§ **What is needed**: The result should be every line in the data below that carries the string "Perché".

§ **Saved entries**:
- - - - - - -
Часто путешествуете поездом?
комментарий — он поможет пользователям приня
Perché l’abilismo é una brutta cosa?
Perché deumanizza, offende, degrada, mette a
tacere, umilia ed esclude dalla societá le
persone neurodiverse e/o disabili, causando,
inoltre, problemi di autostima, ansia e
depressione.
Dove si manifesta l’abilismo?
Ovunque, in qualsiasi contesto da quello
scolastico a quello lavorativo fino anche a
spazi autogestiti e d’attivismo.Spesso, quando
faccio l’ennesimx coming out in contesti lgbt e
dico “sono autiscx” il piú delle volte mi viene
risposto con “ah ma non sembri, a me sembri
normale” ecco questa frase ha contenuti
- - - - - - -
§ **Response to this task**:
Perché l’abilismo é una brutta cosa?
Perché deumanizza, offende, degrada, mette a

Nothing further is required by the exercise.